Führen Sie den Text über den Goldschatzfund im Riesengebirge im Anschluss an seinen letzten Satz fort.
━━━ VORLIEGENDER TEXTAUSZUG ━━━
Wanderer finden Goldschatz in Riesengebirge

Der Fundort lag in einem Riesengebirge nahe der polnischen Grenze. Laut Heute befanden sich in der Kiste zehn goldene Armbänder, 17 Zigarrenetuis, ein Puderdöschen, ein Kamm und insgesamt 598 Goldmünzen. Allein der Goldwert dieser Münzen wird auf rund 321.000 Euro geschätzt. Die beiden Wanderer informierten umgehend ein Museum, welches die Gegenstände nun untersucht. Die Herkunft des Schatzes sei bislang unklar. Die jüngste Münze stammt aus dem Jahr 1921 – also aus der Zeit nach dem Ersten Weltkrieg. Laut dem Museumsexperten Miroslav Novák könnte der Schatz aber auch später versteckt worden sein, etwa während des Zweiten Weltkriegs oder im Jahr 1945.
━━━ BEREITGESTELLTE DATENSÄTZE ━━━
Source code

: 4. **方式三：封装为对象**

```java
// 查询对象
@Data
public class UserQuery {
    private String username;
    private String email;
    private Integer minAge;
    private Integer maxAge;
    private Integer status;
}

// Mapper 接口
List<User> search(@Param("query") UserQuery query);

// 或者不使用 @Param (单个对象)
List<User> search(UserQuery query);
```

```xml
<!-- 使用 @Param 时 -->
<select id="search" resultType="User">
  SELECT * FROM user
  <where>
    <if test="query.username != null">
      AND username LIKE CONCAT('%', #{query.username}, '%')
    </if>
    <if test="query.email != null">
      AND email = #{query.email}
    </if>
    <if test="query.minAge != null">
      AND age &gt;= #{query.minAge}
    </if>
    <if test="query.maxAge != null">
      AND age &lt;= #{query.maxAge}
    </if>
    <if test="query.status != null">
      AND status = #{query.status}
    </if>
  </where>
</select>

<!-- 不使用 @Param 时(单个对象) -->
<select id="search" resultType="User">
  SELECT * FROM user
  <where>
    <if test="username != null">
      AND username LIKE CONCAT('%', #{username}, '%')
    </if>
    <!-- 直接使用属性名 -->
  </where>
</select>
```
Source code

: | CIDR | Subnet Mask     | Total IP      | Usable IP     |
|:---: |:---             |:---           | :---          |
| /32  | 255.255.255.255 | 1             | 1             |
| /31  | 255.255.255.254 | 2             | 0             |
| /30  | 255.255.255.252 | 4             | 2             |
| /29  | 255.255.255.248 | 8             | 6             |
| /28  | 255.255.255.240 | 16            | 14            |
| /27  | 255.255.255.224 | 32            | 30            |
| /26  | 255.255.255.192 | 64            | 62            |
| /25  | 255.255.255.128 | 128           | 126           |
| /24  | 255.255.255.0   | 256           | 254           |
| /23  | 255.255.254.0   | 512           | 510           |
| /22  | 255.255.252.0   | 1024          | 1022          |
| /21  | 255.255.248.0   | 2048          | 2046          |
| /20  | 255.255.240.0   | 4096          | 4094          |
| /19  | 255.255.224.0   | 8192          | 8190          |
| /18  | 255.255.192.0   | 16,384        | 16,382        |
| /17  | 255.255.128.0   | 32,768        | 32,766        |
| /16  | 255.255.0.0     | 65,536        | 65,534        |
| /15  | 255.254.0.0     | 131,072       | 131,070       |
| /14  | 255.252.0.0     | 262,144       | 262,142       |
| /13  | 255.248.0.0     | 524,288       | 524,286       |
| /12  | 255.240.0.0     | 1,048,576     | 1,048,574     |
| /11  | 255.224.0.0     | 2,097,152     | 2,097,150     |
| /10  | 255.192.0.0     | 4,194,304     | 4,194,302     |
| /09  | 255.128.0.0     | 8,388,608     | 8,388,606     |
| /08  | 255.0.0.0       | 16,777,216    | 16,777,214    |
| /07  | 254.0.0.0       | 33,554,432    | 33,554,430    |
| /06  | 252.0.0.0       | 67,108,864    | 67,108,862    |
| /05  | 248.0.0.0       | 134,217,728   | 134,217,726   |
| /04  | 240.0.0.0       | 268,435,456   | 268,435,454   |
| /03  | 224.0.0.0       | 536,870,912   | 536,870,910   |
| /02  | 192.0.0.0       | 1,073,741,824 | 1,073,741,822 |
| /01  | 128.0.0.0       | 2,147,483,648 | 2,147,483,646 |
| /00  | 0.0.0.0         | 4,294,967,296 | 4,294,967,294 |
━━━
**SCHRIFTLICHE ANTWORT:**
Auffällig ist: Keine einzige Münze stammt aus der Tschechoslowakei oder Deutschland. Etwa die Hälfte kommt vom Balkan, die andere aus Frankreich – manche davon mit jugoslawischen Gegenstempeln aus den 1920er- und 1930er-Jahren. Diese ungewöhnliche Mischung wirft viele Fragen auf. Erste Hinweise aus der Bevölkerung bringen mögliche Verbindungen zu alten Adelsfamilien, zu Kriegsbeute oder zu gestohlenen Sammlungen ins Spiel.
Die Region war im 20. Jahrhundert von politischen Umbrüchen und Migration geprägt – eine mögliche Erklärung, warum jemand seine Wertsachen vergrub. Historikerin Mary Heimann betont, dass 1921 eine wirtschaftlich instabile Zeit war. Wäre der Schatz erst 1945 versteckt worden, müssten eigentlich auch neuere Münzen dabei sein.